▶ **PROBLEM DETAILS**
Go to the line in the entries below that holds "Op de oorspronkelijke p" and repeat exactly from there through the line that holds "Almere en bewust compac", inclusive.

[Stored data entries]
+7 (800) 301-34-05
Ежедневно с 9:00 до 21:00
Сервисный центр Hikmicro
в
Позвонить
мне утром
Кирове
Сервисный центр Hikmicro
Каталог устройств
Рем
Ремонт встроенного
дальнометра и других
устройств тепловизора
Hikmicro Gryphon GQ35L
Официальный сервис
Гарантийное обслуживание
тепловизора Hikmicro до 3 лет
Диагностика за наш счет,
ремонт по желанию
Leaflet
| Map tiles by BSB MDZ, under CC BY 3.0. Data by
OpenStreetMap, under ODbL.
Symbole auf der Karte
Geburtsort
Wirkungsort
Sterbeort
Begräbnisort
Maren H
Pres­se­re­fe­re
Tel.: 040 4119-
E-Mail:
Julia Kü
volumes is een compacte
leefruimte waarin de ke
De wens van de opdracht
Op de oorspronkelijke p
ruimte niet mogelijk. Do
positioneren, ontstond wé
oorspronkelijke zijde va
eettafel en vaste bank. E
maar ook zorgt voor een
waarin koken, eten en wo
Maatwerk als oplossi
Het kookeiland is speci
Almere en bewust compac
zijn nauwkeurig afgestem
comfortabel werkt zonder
* * *
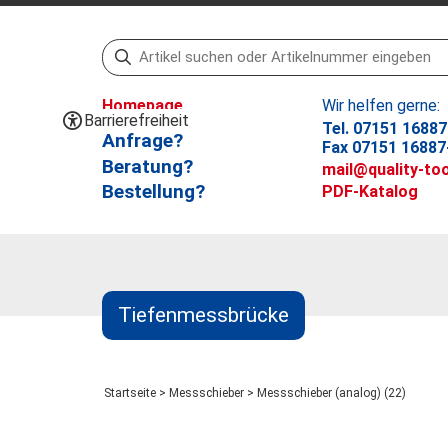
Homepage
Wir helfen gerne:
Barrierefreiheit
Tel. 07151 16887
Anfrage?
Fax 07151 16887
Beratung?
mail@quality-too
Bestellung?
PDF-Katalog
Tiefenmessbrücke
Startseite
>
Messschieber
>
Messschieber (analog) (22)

▶ **COMPLETED TASK**
Op de oorspronkelijke p
ruimte niet mogelijk. Do
positioneren, ontstond wé
oorspronkelijke zijde va
eettafel en vaste bank. E
maar ook zorgt voor een
waarin koken, eten en wo
Maatwerk als oplossi
Het kookeiland is speci
Almere en bewust compac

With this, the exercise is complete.